Jumat, 29 Mei 2026
  • Home
  • Lifestyle
  • Kuliner Kaya Cita Rasa Khas Riau dari Meranti, Mantan Menteri Pertanian Pernah Ketagihan

Kuliner Kaya Cita Rasa Khas Riau dari Meranti, Mantan Menteri Pertanian Pernah Ketagihan

admin
Jumat, 14 Agu 2020 11:13

MERANTI - Sebagai daerah penghasil sagu terbesar di Indonesia, Kepulauan Meranti memiliki banyak makanan khas berbahan sagu.

Salah satu yang kuliner khas asal Kepulauan Meranti adalah sempolet.

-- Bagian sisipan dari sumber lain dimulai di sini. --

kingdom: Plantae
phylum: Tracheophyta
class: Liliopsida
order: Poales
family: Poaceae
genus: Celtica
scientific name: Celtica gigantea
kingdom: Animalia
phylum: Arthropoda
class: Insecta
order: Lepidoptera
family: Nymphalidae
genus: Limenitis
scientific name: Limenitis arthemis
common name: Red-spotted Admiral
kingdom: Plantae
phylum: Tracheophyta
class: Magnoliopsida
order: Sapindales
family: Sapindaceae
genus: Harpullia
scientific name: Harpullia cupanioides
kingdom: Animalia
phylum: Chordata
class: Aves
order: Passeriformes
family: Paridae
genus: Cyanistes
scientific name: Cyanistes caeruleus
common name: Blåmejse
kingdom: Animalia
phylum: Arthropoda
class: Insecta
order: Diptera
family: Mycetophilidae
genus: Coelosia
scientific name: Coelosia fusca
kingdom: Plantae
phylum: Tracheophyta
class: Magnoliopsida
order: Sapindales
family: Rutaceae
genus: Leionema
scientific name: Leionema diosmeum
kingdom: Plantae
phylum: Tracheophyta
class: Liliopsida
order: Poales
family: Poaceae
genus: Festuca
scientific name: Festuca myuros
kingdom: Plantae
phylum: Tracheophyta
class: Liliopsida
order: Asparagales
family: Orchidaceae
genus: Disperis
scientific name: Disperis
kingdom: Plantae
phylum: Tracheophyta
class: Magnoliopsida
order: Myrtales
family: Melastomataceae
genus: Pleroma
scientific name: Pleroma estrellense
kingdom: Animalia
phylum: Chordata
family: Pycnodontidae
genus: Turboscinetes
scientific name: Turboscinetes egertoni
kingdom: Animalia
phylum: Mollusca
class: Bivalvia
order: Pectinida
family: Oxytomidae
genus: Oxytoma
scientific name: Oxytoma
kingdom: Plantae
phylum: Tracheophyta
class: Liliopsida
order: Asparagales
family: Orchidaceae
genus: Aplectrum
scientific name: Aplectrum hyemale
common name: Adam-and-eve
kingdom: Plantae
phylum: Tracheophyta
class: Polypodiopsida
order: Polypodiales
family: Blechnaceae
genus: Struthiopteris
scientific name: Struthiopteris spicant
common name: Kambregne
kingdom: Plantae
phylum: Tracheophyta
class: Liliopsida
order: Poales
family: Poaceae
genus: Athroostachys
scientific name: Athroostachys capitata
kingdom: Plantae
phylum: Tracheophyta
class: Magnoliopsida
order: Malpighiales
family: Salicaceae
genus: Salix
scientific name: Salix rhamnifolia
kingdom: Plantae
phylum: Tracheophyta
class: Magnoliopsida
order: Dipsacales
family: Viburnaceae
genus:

Sempolet yang juga masakan khas Melayu Riau biasanya dapat ditemukan pada masyarakat Melayu di Riau pesisir seperti di Kabupaten Kepulauan Meranti, Bengkalis dan Siak.

sempolet juga menjadi spesial bagi masyarakat Kabupaten Kepulauan Meranti karena berbahan baku sagu yang merupakan komoditi utama asal kabupaten termuda di Riau tersebut.

Bagi masyarakat Melayu Riau membuat dan mengonsumsi sempolet menjadi salah satu cara untuk melestarikan kearifan lokal yang terus dijaga untuk generasi selanjutnya.

Sekilas, tekstur sempolet sangat mirip seperti sup kental juga mirip makanan khas Papua, Papeda.

Jika Papeda dinikmati bersama ikan, sempolet justru variatif.

tribunnews
Sempolet : Kuliner Kaya Cita Rasa Khas Riau dari Meranti, Mantan Menteri Pertanian Pernah Ketagihan. Foto: Bude sedang membuat sempolet. (Tribun Pekanbaru/Teddy Tarigan)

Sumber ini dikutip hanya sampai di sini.